Shared VHDX was introduced in WS2012 R2 to enable easier and more flexible deployments of guest clusters; that is, a cluster that is made from virtual machines. The guest cluster allows you to make services highly available, because sometimes a HA infrastructure is just not enough (we are supposed to be all about the service, after all).

We’ve been able to do guest clusters with iSCSI, SMB 3.0, or Fiber Channel/FCoE LUNs/shares but this crosses the line between guest/tenant and infrastructure/fabric. That causes a few issues:

  • It reduces flexibility (Live Migration of storage, backup, replication, etc)
  • There’s a security/visibility issue for service providers
  • Self-service becomes a near impossibility for public/private clouds

That’s why Microsoft gave us Shared VHDX. Two virtual machines can connect to the same VHDX that contains data. That disk appears in the guest OS of the two VMs as a shared SAS disk, i.e cluster-supported storage. Now we have moved into the realm of software and we enable easy self service, flexibility, and no longer cross the hardware boundary.

But …

Shared VHDX was a version 1.0 feature in Windows Server 2012 R2. It wasn’t a finished product; Microsoft gave us what they had ready at the time.
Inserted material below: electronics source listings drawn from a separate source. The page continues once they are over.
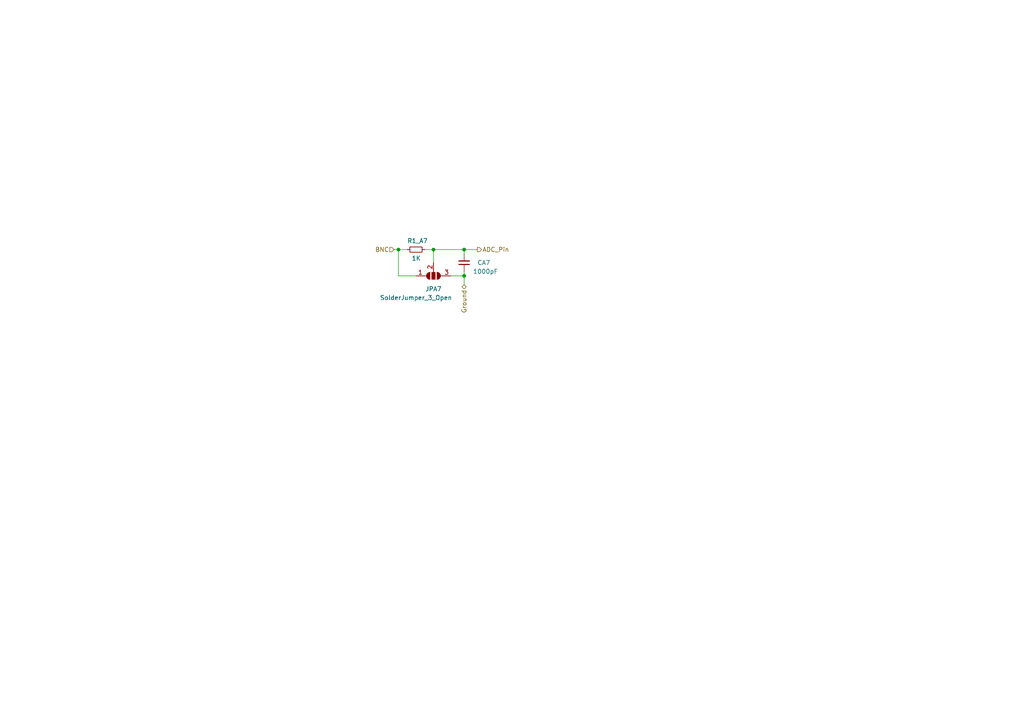
<source format=kicad_sch>
(kicad_sch
	(version 20250114)
	(generator "eeschema")
	(generator_version "9.0")
	(uuid "23a9b3a4-130f-424e-9ff8-d2c8390cefac")
	(paper "A4")
	(lib_symbols
		(symbol "Device:C_Small"
			(pin_numbers
				(hide yes)
			)
			(pin_names
				(offset 0.254)
				(hide yes)
			)
			(exclude_from_sim no)
			(in_bom yes)
			(on_board yes)
			(property "Reference" "C"
				(at 0.254 1.778 0)
				(effects
					(font
						(size 1.27 1.27)
					)
					(justify left)
				)
			)
			(property "Value" "C_Small"
				(at 0.254 -2.032 0)
				(effects
					(font
						(size 1.27 1.27)
					)
					(justify left)
				)
			)
			(property "Footprint" ""
				(at 0 0 0)
				(effects
					(font
						(size 1.27 1.27)
					)
					(hide yes)
				)
			)
			(property "Datasheet" "~"
				(at 0 0 0)
				(effects
					(font
						(size 1.27 1.27)
					)
					(hide yes)
				)
			)
			(property "Description" "Unpolarized capacitor, small symbol"
				(at 0 0 0)
				(effects
					(font
						(size 1.27 1.27)
					)
					(hide yes)
				)
			)
			(property "ki_keywords" "capacitor cap"
				(at 0 0 0)
				(effects
					(font
						(size 1.27 1.27)
					)
					(hide yes)
				)
			)
			(property "ki_fp_filters" "C_*"
				(at 0 0 0)
				(effects
					(font
						(size 1.27 1.27)
					)
					(hide yes)
				)
			)
			(symbol "C_Small_0_1"
				(polyline
					(pts
						(xy -1.524 0.508) (xy 1.524 0.508)
					)
					(stroke
						(width 0.3048)
						(type default)
					)
					(fill
						(type none)
					)
				)
				(polyline
					(pts
						(xy -1.524 -0.508) (xy 1.524 -0.508)
					)
					(stroke
						(width 0.3302)
						(type default)
					)
					(fill
						(type none)
					)
				)
			)
			(symbol "C_Small_1_1"
				(pin passive line
					(at 0 2.54 270)
					(length 2.032)
					(name "~"
						(effects
							(font
								(size 1.27 1.27)
							)
						)
					)
					(number "1"
						(effects
							(font
								(size 1.27 1.27)
							)
						)
					)
				)
				(pin passive line
					(at 0 -2.54 90)
					(length 2.032)
					(name "~"
						(effects
							(font
								(size 1.27 1.27)
							)
						)
					)
					(number "2"
						(effects
							(font
								(size 1.27 1.27)
							)
						)
					)
				)
			)
			(embedded_fonts no)
		)
		(symbol "Device:R_Small"
			(pin_numbers
				(hide yes)
			)
			(pin_names
				(offset 0.254)
				(hide yes)
			)
			(exclude_from_sim no)
			(in_bom yes)
			(on_board yes)
			(property "Reference" "R"
				(at 0.762 0.508 0)
				(effects
					(font
						(size 1.27 1.27)
					)
					(justify left)
				)
			)
			(property "Value" "R_Small"
				(at 0.762 -1.016 0)
				(effects
					(font
						(size 1.27 1.27)
					)
					(justify left)
				)
			)
			(property "Footprint" ""
				(at 0 0 0)
				(effects
					(font
						(size 1.27 1.27)
					)
					(hide yes)
				)
			)
			(property "Datasheet" "~"
				(at 0 0 0)
				(effects
					(font
						(size 1.27 1.27)
					)
					(hide yes)
				)
			)
			(property "Description" "Resistor, small symbol"
				(at 0 0 0)
				(effects
					(font
						(size 1.27 1.27)
					)
					(hide yes)
				)
			)
			(property "ki_keywords" "R resistor"
				(at 0 0 0)
				(effects
					(font
						(size 1.27 1.27)
					)
					(hide yes)
				)
			)
			(property "ki_fp_filters" "R_*"
				(at 0 0 0)
				(effects
					(font
						(size 1.27 1.27)
					)
					(hide yes)
				)
			)
			(symbol "R_Small_0_1"
				(rectangle
					(start -0.762 1.778)
					(end 0.762 -1.778)
					(stroke
						(width 0.2032)
						(type default)
					)
					(fill
						(type none)
					)
				)
			)
			(symbol "R_Small_1_1"
				(pin passive line
					(at 0 2.54 270)
					(length 0.762)
					(name "~"
						(effects
							(font
								(size 1.27 1.27)
							)
						)
					)
					(number "1"
						(effects
							(font
								(size 1.27 1.27)
							)
						)
					)
				)
				(pin passive line
					(at 0 -2.54 90)
					(length 0.762)
					(name "~"
						(effects
							(font
								(size 1.27 1.27)
							)
						)
					)
					(number "2"
						(effects
							(font
								(size 1.27 1.27)
							)
						)
					)
				)
			)
			(embedded_fonts no)
		)
		(symbol "Jumper:SolderJumper_3_Open"
			(pin_names
				(offset 0)
				(hide yes)
			)
			(exclude_from_sim no)
			(in_bom yes)
			(on_board yes)
			(property "Reference" "JP"
				(at -2.54 -2.54 0)
				(effects
					(font
						(size 1.27 1.27)
					)
				)
			)
			(property "Value" "SolderJumper_3_Open"
				(at 0 2.794 0)
				(effects
					(font
						(size 1.27 1.27)
					)
				)
			)
			(property "Footprint" ""
				(at 0 0 0)
				(effects
					(font
						(size 1.27 1.27)
					)
					(hide yes)
				)
			)
			(property "Datasheet" "~"
				(at 0 0 0)
				(effects
					(font
						(size 1.27 1.27)
					)
					(hide yes)
				)
			)
			(property "Description" "Solder Jumper, 3-pole, open"
				(at 0 0 0)
				(effects
					(font
						(size 1.27 1.27)
					)
					(hide yes)
				)
			)
			(property "ki_keywords" "Solder Jumper SPDT"
				(at 0 0 0)
				(effects
					(font
						(size 1.27 1.27)
					)
					(hide yes)
				)
			)
			(property "ki_fp_filters" "SolderJumper*Open*"
				(at 0 0 0)
				(effects
					(font
						(size 1.27 1.27)
					)
					(hide yes)
				)
			)
			(symbol "SolderJumper_3_Open_0_1"
				(polyline
					(pts
						(xy -2.54 0) (xy -2.032 0)
					)
					(stroke
						(width 0)
						(type default)
					)
					(fill
						(type none)
					)
				)
				(polyline
					(pts
						(xy -1.016 1.016) (xy -1.016 -1.016)
					)
					(stroke
						(width 0)
						(type default)
					)
					(fill
						(type none)
					)
				)
				(arc
					(start -1.016 -1.016)
					(mid -2.0276 0)
					(end -1.016 1.016)
					(stroke
						(width 0)
						(type default)
					)
					(fill
						(type none)
					)
				)
				(arc
					(start -1.016 -1.016)
					(mid -2.0276 0)
					(end -1.016 1.016)
					(stroke
						(width 0)
						(type default)
					)
					(fill
						(type outline)
					)
				)
				(rectangle
					(start -0.508 1.016)
					(end 0.508 -1.016)
					(stroke
						(width 0)
						(type default)
					)
					(fill
						(type outline)
					)
				)
				(polyline
					(pts
						(xy 0 -1.27) (xy 0 -1.016)
					)
					(stroke
						(width 0)
						(type default)
					)
					(fill
						(type none)
					)
				)
				(arc
					(start 1.016 1.016)
					(mid 2.0276 0)
					(end 1.016 -1.016)
					(stroke
						(width 0)
						(type default)
					)
					(fill
						(type none)
					)
				)
				(arc
					(start 1.016 1.016)
					(mid 2.0276 0)
					(end 1.016 -1.016)
					(stroke
						(width 0)
						(type default)
					)
					(fill
						(type outline)
					)
				)
				(polyline
					(pts
						(xy 1.016 1.016) (xy 1.016 -1.016)
					)
					(stroke
						(width 0)
						(type default)
					)
					(fill
						(type none)
					)
				)
				(polyline
					(pts
						(xy 2.54 0) (xy 2.032 0)
					)
					(stroke
						(width 0)
						(type default)
					)
					(fill
						(type none)
					)
				)
			)
			(symbol "SolderJumper_3_Open_1_1"
				(pin passive line
					(at -5.08 0 0)
					(length 2.54)
					(name "A"
						(effects
							(font
								(size 1.27 1.27)
							)
						)
					)
					(number "1"
						(effects
							(font
								(size 1.27 1.27)
							)
						)
					)
				)
				(pin passive line
					(at 0 -3.81 90)
					(length 2.54)
					(name "C"
						(effects
							(font
								(size 1.27 1.27)
							)
						)
					)
					(number "2"
						(effects
							(font
								(size 1.27 1.27)
							)
						)
					)
				)
				(pin passive line
					(at 5.08 0 180)
					(length 2.54)
					(name "B"
						(effects
							(font
								(size 1.27 1.27)
							)
						)
					)
					(number "3"
						(effects
							(font
								(size 1.27 1.27)
							)
						)
					)
				)
			)
			(embedded_fonts no)
		)
	)
	(junction
		(at 125.73 72.39)
		(diameter 0)
		(color 0 0 0 0)
		(uuid "0fe8c2af-496b-4470-b3dc-dc338c54315c")
	)
	(junction
		(at 134.62 80.01)
		(diameter 0)
		(color 0 0 0 0)
		(uuid "8b5cbfc0-4e7e-4d5b-8f7e-7b75a1c8bacf")
	)
	(junction
		(at 134.62 72.39)
		(diameter 0)
		(color 0 0 0 0)
		(uuid "b73e8c92-3c30-4b54-aec1-b4f9e4145fc3")
	)
	(junction
		(at 115.57 72.39)
		(diameter 0)
		(color 0 0 0 0)
		(uuid "dba29083-a957-4b9b-86b0-00d415a188a2")
	)
	(wire
		(pts
			(xy 134.62 73.66) (xy 134.62 72.39)
		)
		(stroke
			(width 0)
			(type default)
		)
		(uuid "13d85b7d-8c12-4d57-b59a-e62a9042154f")
	)
	(wire
		(pts
			(xy 134.62 78.74) (xy 134.62 80.01)
		)
		(stroke
			(width 0)
			(type default)
		)
		(uuid "24b50951-2f26-48d9-8575-0131f3eeebad")
	)
	(wire
		(pts
			(xy 125.73 76.2) (xy 125.73 72.39)
		)
		(stroke
			(width 0)
			(type default)
		)
		(uuid "26552fe8-da16-4f37-817b-1298b06343ee")
	)
	(wire
		(pts
			(xy 134.62 72.39) (xy 138.43 72.39)
		)
		(stroke
			(width 0)
			(type default)
		)
		(uuid "33c137e6-9c31-4c2a-8f1a-0755b57f85e6")
	)
	(wire
		(pts
			(xy 130.81 80.01) (xy 134.62 80.01)
		)
		(stroke
			(width 0)
			(type default)
		)
		(uuid "34689975-3bef-40b1-95eb-82a14a8c930b")
	)
	(wire
		(pts
			(xy 115.57 72.39) (xy 118.11 72.39)
		)
		(stroke
			(width 0)
			(type default)
		)
		(uuid "56cc94a0-36c5-40b1-837f-df77544e495c")
	)
	(wire
		(pts
			(xy 125.73 72.39) (xy 134.62 72.39)
		)
		(stroke
			(width 0)
			(type default)
		)
		(uuid "a56e9c65-80c7-446e-bc0b-82ffa2981b3d")
	)
	(wire
		(pts
			(xy 115.57 80.01) (xy 120.65 80.01)
		)
		(stroke
			(width 0)
			(type default)
		)
		(uuid "a78d0332-c716-4c9e-8bb7-b214d5fe9c62")
	)
	(wire
		(pts
			(xy 134.62 80.01) (xy 134.62 82.55)
		)
		(stroke
			(width 0)
			(type default)
		)
		(uuid "b7133df7-5b56-4e5b-8c02-a118efdd9e3e")
	)
	(wire
		(pts
			(xy 115.57 80.01) (xy 115.57 72.39)
		)
		(stroke
			(width 0)
			(type default)
		)
		(uuid "cf9ba8f8-3770-4918-92ee-015bfa4401b7")
	)
	(wire
		(pts
			(xy 114.3 72.39) (xy 115.57 72.39)
		)
		(stroke
			(width 0)
			(type default)
		)
		(uuid "d4cf6e22-aeb8-4dee-b0cf-39b836b00733")
	)
	(wire
		(pts
			(xy 123.19 72.39) (xy 125.73 72.39)
		)
		(stroke
			(width 0)
			(type default)
		)
		(uuid "d7b83cc6-7b4e-4543-b98c-aee5c4cd50b3")
	)
	(hierarchical_label "ADC_Pin"
		(shape output)
		(at 138.43 72.39 0)
		(effects
			(font
				(size 1.27 1.27)
			)
			(justify left)
		)
		(uuid "5d2b6bbe-e5e0-4173-9243-892e70d5d585")
	)
	(hierarchical_label "BNC"
		(shape input)
		(at 114.3 72.39 180)
		(effects
			(font
				(size 1.27 1.27)
			)
			(justify right)
		)
		(uuid "b9342877-76f9-41b3-9fe2-b9bdcdcba52d")
	)
	(hierarchical_label "Ground"
		(shape bidirectional)
		(at 134.62 82.55 270)
		(effects
			(font
				(size 1.27 1.27)
			)
			(justify right)
		)
		(uuid "edd9aaa9-4063-41ec-83ab-d592f0cbbae2")
	)
	(symbol
		(lib_id "Jumper:SolderJumper_3_Open")
		(at 125.73 80.01 0)
		(mirror x)
		(unit 1)
		(exclude_from_sim no)
		(in_bom yes)
		(on_board yes)
		(dnp no)
		(uuid "a0fc2c42-cfd7-4a10-8e2c-5113344cd527")
		(property "Reference" "JPA1"
			(at 125.73 83.82 0)
			(effects
				(font
					(size 1.27 1.27)
				)
			)
		)
		(property "Value" "SolderJumper_3_Open"
			(at 120.65 86.36 0)
			(effects
				(font
					(size 1.27 1.27)
				)
			)
		)
		(property "Footprint" "Jumper:SolderJumper-3_P1.3mm_Open_RoundedPad1.0x1.5mm"
			(at 125.73 80.01 0)
			(effects
				(font
					(size 1.27 1.27)
				)
				(hide yes)
			)
		)
		(property "Datasheet" "~"
			(at 125.73 80.01 0)
			(effects
				(font
					(size 1.27 1.27)
				)
				(hide yes)
			)
		)
		(property "Description" ""
			(at 125.73 80.01 0)
			(effects
				(font
					(size 1.27 1.27)
				)
				(hide yes)
			)
		)
		(pin "1"
			(uuid "b9c7dd76-7840-455b-9178-6e210d41e409")
		)
		(pin "2"
			(uuid "f98ba8fa-efa9-4989-9315-a2fe9066fa70")
		)
		(pin "3"
			(uuid "e082b63d-ffba-4084-9452-8c672eaa9e41")
		)
		(instances
			(project "CANduino128"
				(path "/b26d10c1-0874-459a-80a4-e525262e670c/0e723a67-ff7d-4409-b0c6-f3101e04248b"
					(reference "JPA7")
					(unit 1)
				)
				(path "/b26d10c1-0874-459a-80a4-e525262e670c/658debcc-1850-4b00-b26b-8bfc70eb5dfd"
					(reference "JPA6")
					(unit 1)
				)
				(path "/b26d10c1-0874-459a-80a4-e525262e670c/70f44b0f-5019-41d8-8648-92b0c45a7470"
					(reference "JPA4")
					(unit 1)
				)
				(path "/b26d10c1-0874-459a-80a4-e525262e670c/938591d5-c204-42f9-a976-01b8222bb8ab"
					(reference "JPA5")
					(unit 1)
				)
				(path "/b26d10c1-0874-459a-80a4-e525262e670c/d2dfb9cd-7f26-40ed-b95a-1822496f5075"
					(reference "JPA8")
					(unit 1)
				)
				(path "/b26d10c1-0874-459a-80a4-e525262e670c/e1e65187-f0ac-4790-b174-b0b45635262c"
					(reference "JPA3")
					(unit 1)
				)
				(path "/b26d10c1-0874-459a-80a4-e525262e670c/e9cdc009-408c-49cc-a9aa-b5ab6d61a947"
					(reference "JPA1")
					(unit 1)
				)
				(path "/b26d10c1-0874-459a-80a4-e525262e670c/f8348586-92ee-4a19-86a2-b6a6c4962eeb"
					(reference "JPA2")
					(unit 1)
				)
			)
		)
	)
	(symbol
		(lib_id "Device:R_Small")
		(at 120.65 72.39 270)
		(unit 1)
		(exclude_from_sim no)
		(in_bom yes)
		(on_board yes)
		(dnp no)
		(uuid "beb36705-5ca6-48e5-b53d-b53c11fdffe7")
		(property "Reference" "R1_A1"
			(at 118.11 69.85 90)
			(effects
				(font
					(size 1.27 1.27)
				)
				(justify left)
			)
		)
		(property "Value" "1K"
			(at 119.38 74.93 90)
			(effects
				(font
					(size 1.27 1.27)
				)
				(justify left)
			)
		)
		(property "Footprint" "Resistor_SMD:R_1210_3225Metric_Pad1.30x2.65mm_HandSolder"
			(at 120.65 72.39 0)
			(effects
				(font
					(size 1.27 1.27)
				)
				(hide yes)
			)
		)
		(property "Datasheet" "~"
			(at 120.65 72.39 0)
			(effects
				(font
					(size 1.27 1.27)
				)
				(hide yes)
			)
		)
		(property "Description" ""
			(at 120.65 72.39 0)
			(effects
				(font
					(size 1.27 1.27)
				)
				(hide yes)
			)
		)
		(pin "1"
			(uuid "c118185b-089e-4514-9600-9a031fe981f9")
		)
		(pin "2"
			(uuid "fefd86ec-39cf-4789-9a3a-960edb3b079e")
		)
		(instances
			(project "CANduino128"
				(path "/b26d10c1-0874-459a-80a4-e525262e670c/0e723a67-ff7d-4409-b0c6-f3101e04248b"
					(reference "R1_A7")
					(unit 1)
				)
				(path "/b26d10c1-0874-459a-80a4-e525262e670c/658debcc-1850-4b00-b26b-8bfc70eb5dfd"
					(reference "R1_A6")
					(unit 1)
				)
				(path "/b26d10c1-0874-459a-80a4-e525262e670c/70f44b0f-5019-41d8-8648-92b0c45a7470"
					(reference "R1_A4")
					(unit 1)
				)
				(path "/b26d10c1-0874-459a-80a4-e525262e670c/938591d5-c204-42f9-a976-01b8222bb8ab"
					(reference "R1_A5")
					(unit 1)
				)
				(path "/b26d10c1-0874-459a-80a4-e525262e670c/d2dfb9cd-7f26-40ed-b95a-1822496f5075"
					(reference "R1_A8")
					(unit 1)
				)
				(path "/b26d10c1-0874-459a-80a4-e525262e670c/e1e65187-f0ac-4790-b174-b0b45635262c"
					(reference "R1_A3")
					(unit 1)
				)
				(path "/b26d10c1-0874-459a-80a4-e525262e670c/e9cdc009-408c-49cc-a9aa-b5ab6d61a947"
					(reference "R1_A1")
					(unit 1)
				)
				(path "/b26d10c1-0874-459a-80a4-e525262e670c/f8348586-92ee-4a19-86a2-b6a6c4962eeb"
					(reference "R1_A2")
					(unit 1)
				)
			)
		)
	)
	(symbol
		(lib_id "Device:C_Small")
		(at 134.62 76.2 180)
		(unit 1)
		(exclude_from_sim no)
		(in_bom yes)
		(on_board yes)
		(dnp no)
		(uuid "d3d88fee-a28f-4f1f-8d7b-7e782f778326")
		(property "Reference" "CA1"
			(at 138.43 76.2 0)
			(effects
				(font
					(size 1.27 1.27)
				)
				(justify right)
			)
		)
		(property "Value" "1000pF"
			(at 137.16 78.74 0)
			(effects
				(font
					(size 1.27 1.27)
				)
				(justify right)
			)
		)
		(property "Footprint" "Capacitor_SMD:C_1210_3225Metric_Pad1.33x2.70mm_HandSolder"
			(at 134.62 76.2 0)
			(effects
				(font
					(size 1.27 1.27)
				)
				(hide yes)
			)
		)
		(property "Datasheet" "~"
			(at 134.62 76.2 0)
			(effects
				(font
					(size 1.27 1.27)
				)
				(hide yes)
			)
		)
		(property "Description" ""
			(at 134.62 76.2 0)
			(effects
				(font
					(size 1.27 1.27)
				)
				(hide yes)
			)
		)
		(pin "1"
			(uuid "a39f1096-1334-4dea-b58e-af8ac4bbf8e4")
		)
		(pin "2"
			(uuid "c12bc1b0-b885-44d3-89f4-162627db36f5")
		)
		(instances
			(project "CANduino128"
				(path "/b26d10c1-0874-459a-80a4-e525262e670c/0e723a67-ff7d-4409-b0c6-f3101e04248b"
					(reference "CA7")
					(unit 1)
				)
				(path "/b26d10c1-0874-459a-80a4-e525262e670c/658debcc-1850-4b00-b26b-8bfc70eb5dfd"
					(reference "CA6")
					(unit 1)
				)
				(path "/b26d10c1-0874-459a-80a4-e525262e670c/70f44b0f-5019-41d8-8648-92b0c45a7470"
					(reference "CA4")
					(unit 1)
				)
				(path "/b26d10c1-0874-459a-80a4-e525262e670c/938591d5-c204-42f9-a976-01b8222bb8ab"
					(reference "CA5")
					(unit 1)
				)
				(path "/b26d10c1-0874-459a-80a4-e525262e670c/d2dfb9cd-7f26-40ed-b95a-1822496f5075"
					(reference "CA8")
					(unit 1)
				)
				(path "/b26d10c1-0874-459a-80a4-e525262e670c/e1e65187-f0ac-4790-b174-b0b45635262c"
					(reference "CA3")
					(unit 1)
				)
				(path "/b26d10c1-0874-459a-80a4-e525262e670c/e9cdc009-408c-49cc-a9aa-b5ab6d61a947"
					(reference "CA1")
					(unit 1)
				)
				(path "/b26d10c1-0874-459a-80a4-e525262e670c/f8348586-92ee-4a19-86a2-b6a6c4962eeb"
					(reference "CA2")
					(unit 1)
				)
			)
		)
	)
)

</source>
Feedback was unanimous: we need backup and replications support for Shared HDX, and we’d also like Live Migration support.

The Windows Server vNext Technical Preview gives us support to replicate Shared VHDX files using Hyper-V Replica (HVR). This means that you can add these HA guest clusters to your DR replication set(s) and offer a new level of availability to your customers.

I cannot talk about how Microsoft is accomplishing this feature yet … all I can report is what I’ve seen announced.